What you should do:
A complete, exact copy of the records below is the required result.

Record set:
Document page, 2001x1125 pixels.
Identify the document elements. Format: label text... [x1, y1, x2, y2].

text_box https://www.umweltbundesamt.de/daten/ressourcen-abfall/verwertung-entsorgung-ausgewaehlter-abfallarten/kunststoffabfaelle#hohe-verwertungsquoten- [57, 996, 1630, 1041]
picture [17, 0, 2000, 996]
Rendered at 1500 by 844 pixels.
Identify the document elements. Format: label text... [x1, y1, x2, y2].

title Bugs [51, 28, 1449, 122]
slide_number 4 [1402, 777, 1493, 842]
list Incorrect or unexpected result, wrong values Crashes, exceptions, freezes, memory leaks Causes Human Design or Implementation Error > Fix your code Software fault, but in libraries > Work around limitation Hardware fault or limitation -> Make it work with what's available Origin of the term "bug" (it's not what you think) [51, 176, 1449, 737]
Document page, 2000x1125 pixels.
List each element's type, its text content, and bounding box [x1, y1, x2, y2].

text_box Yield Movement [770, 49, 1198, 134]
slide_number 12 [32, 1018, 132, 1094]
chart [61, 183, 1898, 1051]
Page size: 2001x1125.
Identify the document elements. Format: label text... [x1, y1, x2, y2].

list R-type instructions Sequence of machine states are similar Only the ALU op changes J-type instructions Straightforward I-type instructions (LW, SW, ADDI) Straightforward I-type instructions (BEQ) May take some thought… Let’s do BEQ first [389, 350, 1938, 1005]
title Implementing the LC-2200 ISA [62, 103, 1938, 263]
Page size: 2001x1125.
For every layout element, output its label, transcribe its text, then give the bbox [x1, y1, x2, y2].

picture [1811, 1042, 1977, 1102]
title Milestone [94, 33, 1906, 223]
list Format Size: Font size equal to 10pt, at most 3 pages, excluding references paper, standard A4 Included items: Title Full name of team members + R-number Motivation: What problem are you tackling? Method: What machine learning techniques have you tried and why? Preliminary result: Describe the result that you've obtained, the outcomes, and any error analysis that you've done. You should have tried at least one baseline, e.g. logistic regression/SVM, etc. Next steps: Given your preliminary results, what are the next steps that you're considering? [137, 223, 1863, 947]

Solved exercise:
Document page, 2001x1125 pixels.
Identify the document elements. Format: label text... [x1, y1, x2, y2].

text_box https://www.umweltbundesamt.de/daten/ressourcen-abfall/verwertung-entsorgung-ausgewaehlter-abfallarten/kunststoffabfaelle#hohe-verwertungsquoten- [57, 996, 1630, 1041]
picture [17, 0, 2000, 996]
Rendered at 1500 by 844 pixels.
Identify the document elements. Format: label text... [x1, y1, x2, y2].

title Bugs [51, 28, 1449, 122]
slide_number 4 [1402, 777, 1493, 842]
list Incorrect or unexpected result, wrong values Crashes, exceptions, freezes, memory leaks Causes Human Design or Implementation Error > Fix your code Software fault, but in libraries > Work around limitation Hardware fault or limitation -> Make it work with what's available Origin of the term "bug" (it's not what you think) [51, 176, 1449, 737]
Document page, 2000x1125 pixels.
List each element's type, its text content, and bounding box [x1, y1, x2, y2].

text_box Yield Movement [770, 49, 1198, 134]
slide_number 12 [32, 1018, 132, 1094]
chart [61, 183, 1898, 1051]
Page size: 2001x1125.
Identify the document elements. Format: label text... [x1, y1, x2, y2].

list R-type instructions Sequence of machine states are similar Only the ALU op changes J-type instructions Straightforward I-type instructions (LW, SW, ADDI) Straightforward I-type instructions (BEQ) May take some thought… Let’s do BEQ first [389, 350, 1938, 1005]
title Implementing the LC-2200 ISA [62, 103, 1938, 263]
Page size: 2001x1125.
For every layout element, output its label, transcribe its text, then give the bbox [x1, y1, x2, y2].

picture [1811, 1042, 1977, 1102]
title Milestone [94, 33, 1906, 223]
list Format Size: Font size equal to 10pt, at most 3 pages, excluding references paper, standard A4 Included items: Title Full name of team members + R-number Motivation: What problem are you tackling? Method: What machine learning techniques have you tried and why? Preliminary result: Describe the result that you've obtained, the outcomes, and any error analysis that you've done. You should have tried at least one baseline, e.g. logistic regression/SVM, etc. Next steps: Given your preliminary results, what are the next steps that you're considering? [137, 223, 1863, 947]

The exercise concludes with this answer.